## [PROBLEM REQUIREMENTS]
Return every line of the listing below word for word, omitting the pictures.

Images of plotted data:

--------------------------------------------------

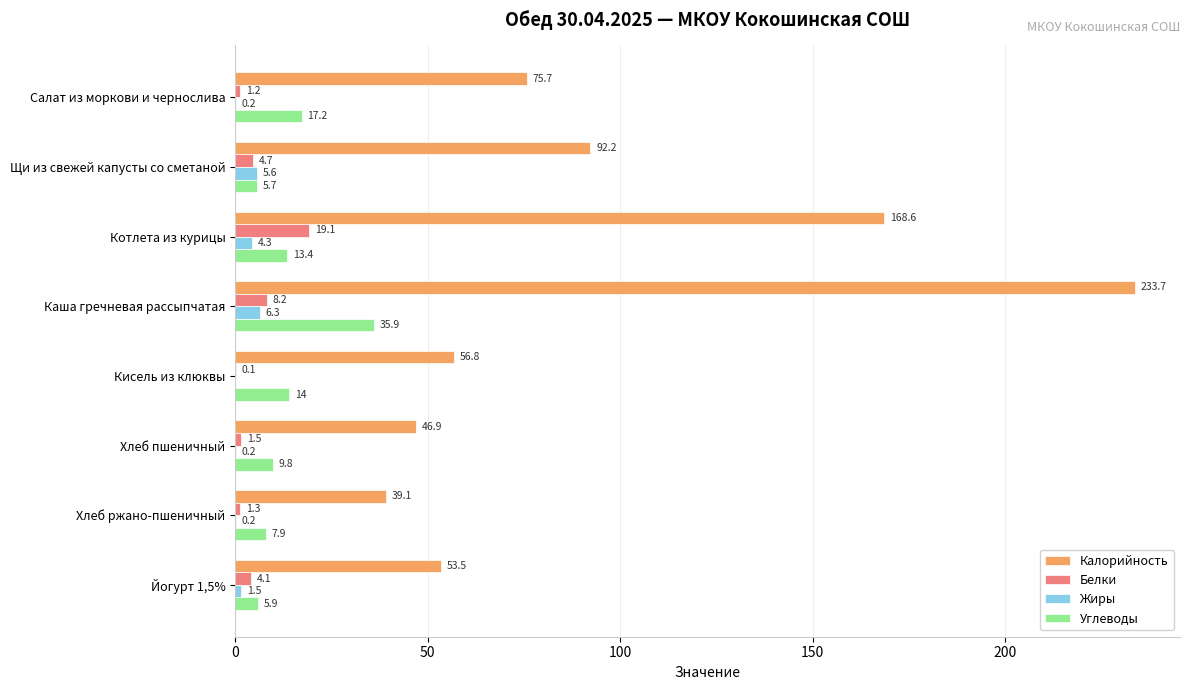

Is it true that Калорийность equals 23.4 at Щи из свежей капусты со сметаной?

False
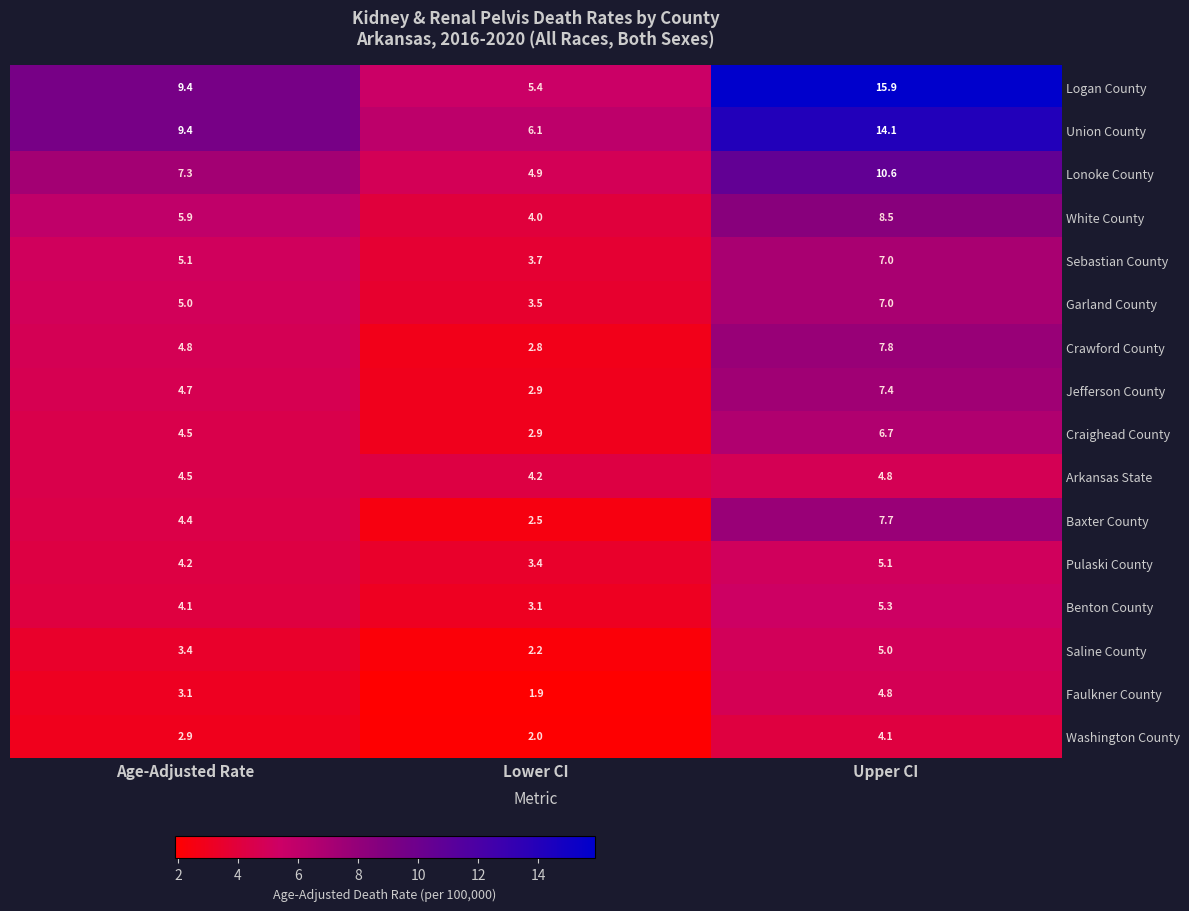

List the labels in order of Benton County value, smallest first.

Lower CI, Age-Adjusted Rate, Upper CI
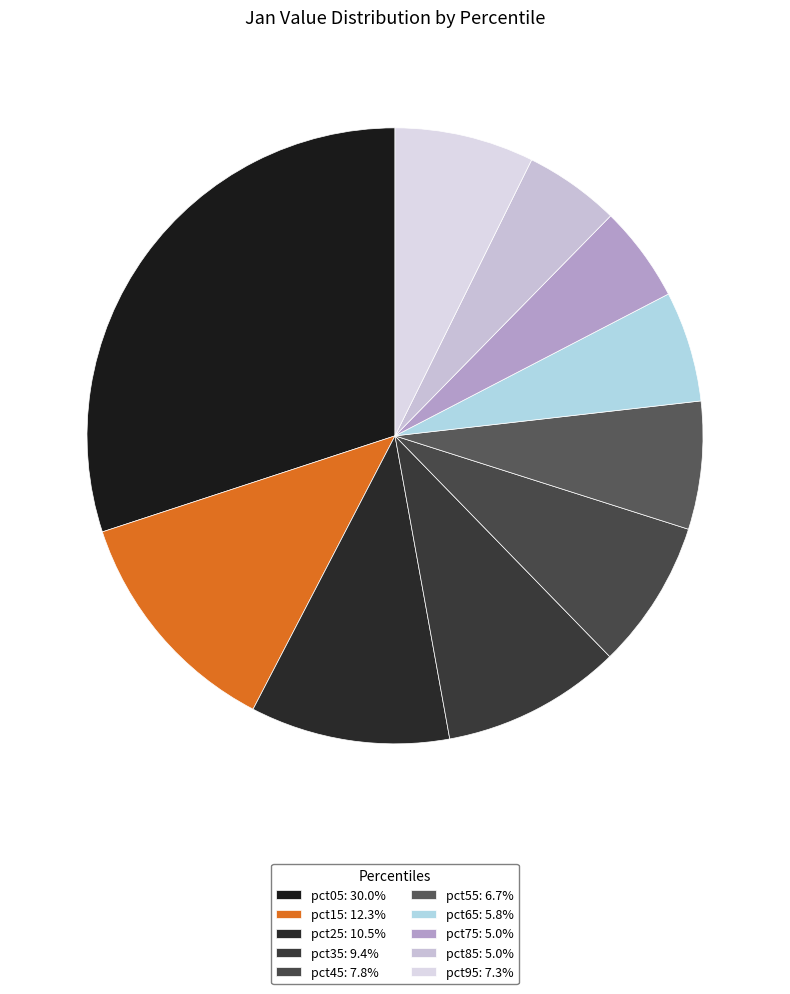

What is the change in value from pct35 to pct45?

-0.1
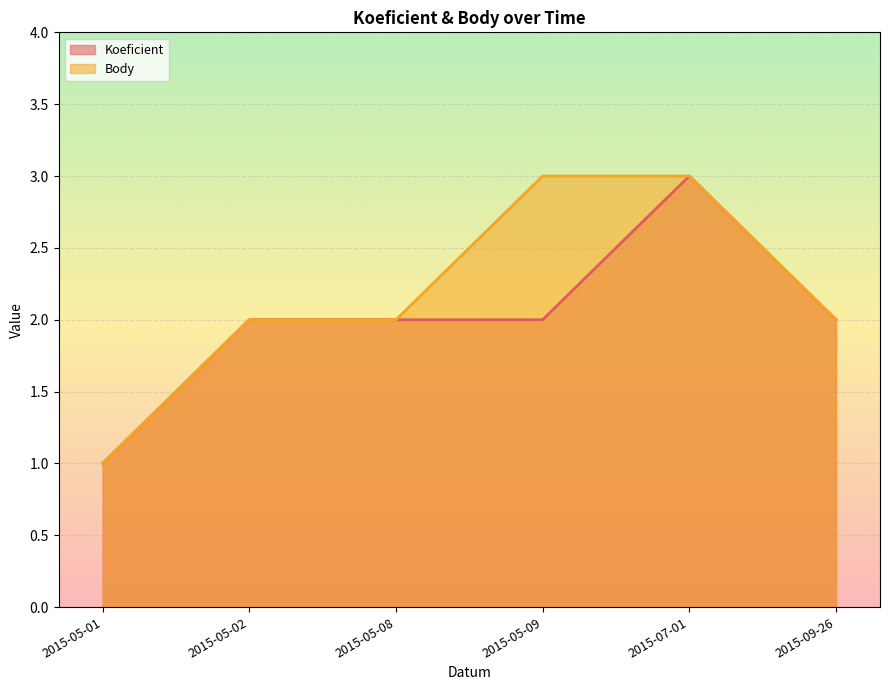

Reading right to left, list all the values displayed in this chart.

Koeficient: 2	3	2	2	2	1
Body: 2	3	3	2	2	1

--------------------------------------------------

## [SOLUTION TO THIS TASK]
Is it true that Калорийность equals 23.4 at Щи из свежей капусты со сметаной?

False

List the labels in order of Benton County value, smallest first.

Lower CI, Age-Adjusted Rate, Upper CI

What is the change in value from pct35 to pct45?

-0.1

Reading right to left, list all the values displayed in this chart.

Koeficient: 2	3	2	2	2	1
Body: 2	3	3	2	2	1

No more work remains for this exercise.